FARGO, N.D. — The most recent U.S. Drought Monitor indicated that 100% of North Dakota is in drought status, with 85% of the state in at least a severe drought category and 47% in an extreme drought category.
While the state is familiar with drought, the last time that the extreme drought category was initiated this early in the growing season was in 2008. Starting to develop or modify management plans in anticipation of the many challenges ahead is critical for producers.
With breeding season approaching, producers must think about how to manage during a drought to keep the most productive and valuable cows in the herd.
“Given concerns about feed supplies and rangeland health, most producers will be facing some tough decisions in the months to come,” says Janna Block, Extension livestock systems specialist at North Dakota State University’s Hettinger Research Extension Center.
Culling is One Option
Culling is probably at the forefront of many producers’ minds. Typically, the properties that a cow possesses that get her added to the cull list include a bad attitude, old age and/or open pregnancy status. Additional considerations could include structural issues (feet and legs) and poor udders.
Producers also should evaluate production records.
“Cows that are consistently calving late in the breeding season and weaning light calves are not profitable and should be culled,” advises Lisa Pederson, Extension livestock specialist at NDSU’s Central Grasslands Research Extension Center. “Because drought conditions are estimated to be widespread, it is a good idea to make plans to reduce herd size before the market is flooded with cull cows.”
Several computerized performance record programs are available to help producers develop a ranked list of cows based on factors such as calf weaning weight and other performance indicators. The NDSU CHAPS (Cow Herd Appraisal Performance Software) system is one example of this type of program.
“It also allows producers to more effectively utilize individual herd data by comparing data with production benchmarks.
Shorten the Breeding Season
Another way to increase efficiency during drought is to shorten the breeding season. Females that breed early are more likely to remain in the herd longer than those that conceive later.
Considering that the average gestation length is 283 days, cows need to conceive within 82 days of calving to maintain a yearly calving interval. In general, mature cows take a minimum of 40 days to recover from calving and begin to cycle. This recovery process may be up to 70 days for first-calf heifers or longer if they are thin or had a difficult delivery.
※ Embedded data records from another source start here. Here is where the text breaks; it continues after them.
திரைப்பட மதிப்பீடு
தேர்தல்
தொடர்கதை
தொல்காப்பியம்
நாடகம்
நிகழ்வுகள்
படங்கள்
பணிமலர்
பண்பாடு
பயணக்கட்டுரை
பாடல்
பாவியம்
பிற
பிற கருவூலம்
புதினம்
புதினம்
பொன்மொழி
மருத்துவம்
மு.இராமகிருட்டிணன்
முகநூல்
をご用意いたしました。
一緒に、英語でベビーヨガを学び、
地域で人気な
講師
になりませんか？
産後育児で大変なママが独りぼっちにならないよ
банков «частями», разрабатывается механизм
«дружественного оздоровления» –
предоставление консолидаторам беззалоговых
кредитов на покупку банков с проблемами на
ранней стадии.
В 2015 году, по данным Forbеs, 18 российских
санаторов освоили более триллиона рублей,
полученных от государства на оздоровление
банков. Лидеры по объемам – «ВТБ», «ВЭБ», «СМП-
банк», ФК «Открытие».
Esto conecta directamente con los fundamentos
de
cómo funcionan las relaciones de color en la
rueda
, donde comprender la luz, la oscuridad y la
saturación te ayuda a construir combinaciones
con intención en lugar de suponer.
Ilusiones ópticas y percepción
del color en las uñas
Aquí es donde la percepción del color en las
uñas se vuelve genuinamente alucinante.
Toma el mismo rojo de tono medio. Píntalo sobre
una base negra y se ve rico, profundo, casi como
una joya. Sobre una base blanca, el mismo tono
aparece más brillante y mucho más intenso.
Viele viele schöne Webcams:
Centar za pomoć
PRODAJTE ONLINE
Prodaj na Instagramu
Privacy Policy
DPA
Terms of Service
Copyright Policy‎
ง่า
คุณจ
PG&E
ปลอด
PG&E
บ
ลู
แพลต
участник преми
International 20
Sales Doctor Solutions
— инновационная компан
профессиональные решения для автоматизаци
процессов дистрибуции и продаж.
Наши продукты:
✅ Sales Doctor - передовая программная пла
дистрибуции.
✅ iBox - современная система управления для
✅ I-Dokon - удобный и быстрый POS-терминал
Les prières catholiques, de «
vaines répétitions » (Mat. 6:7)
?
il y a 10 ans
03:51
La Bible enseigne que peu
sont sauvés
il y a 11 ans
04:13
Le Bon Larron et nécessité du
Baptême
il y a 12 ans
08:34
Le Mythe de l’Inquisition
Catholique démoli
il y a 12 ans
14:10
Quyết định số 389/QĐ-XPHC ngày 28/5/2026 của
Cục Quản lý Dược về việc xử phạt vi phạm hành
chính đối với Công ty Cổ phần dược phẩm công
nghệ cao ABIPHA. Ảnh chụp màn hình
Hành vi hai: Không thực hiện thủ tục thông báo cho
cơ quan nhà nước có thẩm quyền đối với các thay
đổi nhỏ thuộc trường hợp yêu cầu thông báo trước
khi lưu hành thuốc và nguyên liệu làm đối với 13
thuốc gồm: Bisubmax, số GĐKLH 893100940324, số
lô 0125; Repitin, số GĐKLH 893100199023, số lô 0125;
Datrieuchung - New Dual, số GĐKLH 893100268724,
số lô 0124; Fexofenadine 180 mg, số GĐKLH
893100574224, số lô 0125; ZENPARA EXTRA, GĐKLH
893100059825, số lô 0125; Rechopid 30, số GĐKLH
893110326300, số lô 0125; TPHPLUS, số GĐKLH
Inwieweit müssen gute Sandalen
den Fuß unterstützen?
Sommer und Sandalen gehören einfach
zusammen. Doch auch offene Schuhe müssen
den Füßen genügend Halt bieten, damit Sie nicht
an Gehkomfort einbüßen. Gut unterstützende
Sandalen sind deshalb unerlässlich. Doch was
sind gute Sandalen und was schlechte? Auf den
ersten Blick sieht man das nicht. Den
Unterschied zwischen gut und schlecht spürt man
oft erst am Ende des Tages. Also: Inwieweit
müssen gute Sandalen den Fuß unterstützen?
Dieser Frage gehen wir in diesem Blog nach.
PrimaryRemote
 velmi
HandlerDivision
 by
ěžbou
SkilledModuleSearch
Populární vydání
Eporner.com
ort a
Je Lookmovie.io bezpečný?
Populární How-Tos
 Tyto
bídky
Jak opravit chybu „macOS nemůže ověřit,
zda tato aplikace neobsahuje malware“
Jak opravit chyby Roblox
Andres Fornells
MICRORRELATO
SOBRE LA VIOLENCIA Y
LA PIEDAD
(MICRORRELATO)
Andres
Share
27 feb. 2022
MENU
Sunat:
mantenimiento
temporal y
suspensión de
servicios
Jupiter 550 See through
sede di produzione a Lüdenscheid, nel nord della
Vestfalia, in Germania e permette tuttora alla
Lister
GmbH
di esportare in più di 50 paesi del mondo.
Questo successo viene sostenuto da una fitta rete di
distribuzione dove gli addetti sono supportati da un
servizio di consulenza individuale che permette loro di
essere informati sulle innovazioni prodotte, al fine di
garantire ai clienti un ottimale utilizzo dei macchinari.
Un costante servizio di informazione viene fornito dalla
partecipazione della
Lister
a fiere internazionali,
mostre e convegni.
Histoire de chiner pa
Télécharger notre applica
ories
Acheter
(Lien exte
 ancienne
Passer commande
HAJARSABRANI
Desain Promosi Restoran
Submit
Breeding yearling heifers to calve at least three weeks ahead of the mature cow herd is a good way to ensure that they resume estrous cycles before the breeding season starts. A 45-day breeding season for heifers and a 45- to 60-day breeding season for mature cows would be ideal if conditions allow. Pregnancy checking can be conducted within 35 to 40 days after the end of the breeding season, which allows open cows to be marketed earlier.
A shortened breeding season results in a more uniform calf crop and increased selection pressure for fertile and productive cows. This strategy also will increase the percentage of open cows, particularly if extended breeding seasons have been used in the past. One way to avoid drastic responses would be to shorten the breeding season gradually by two to three weeks per year until the goal has been reached.
Using an estrous synchronization protocol also could be considered to give more cows the opportunity to conceive. The ideal strategy and length of the breeding season will vary depending on feed resources and goals of the operation when considering drought management. Estrous synchronization protocols are available for natural breeding and artificial insemination situations.
House Cows in a Drylot
Limited forage supplies and/or grazing capacity may have some producers considering housing cows in a drylot during the breeding season. This strategy can make implementing estrous synchronization and artificial insemination protocols easier to do, and also can increase the number of cows that bulls can breed naturally.
Having cows in a drylot also can allow for increased monitoring and the ability to sort and feed groups of cows to optimize body condition. Having an area where calves can get away from cows and bulls is important. One idea is to provide a nearby “creep pasture” for calves where they can get out of the drylot and graze.
“Ultimately, thinking about ways to manage the breeding season during drought comes down to strategic use of feed resources and increasing efficiency and productivity in the cow herd,” Block says.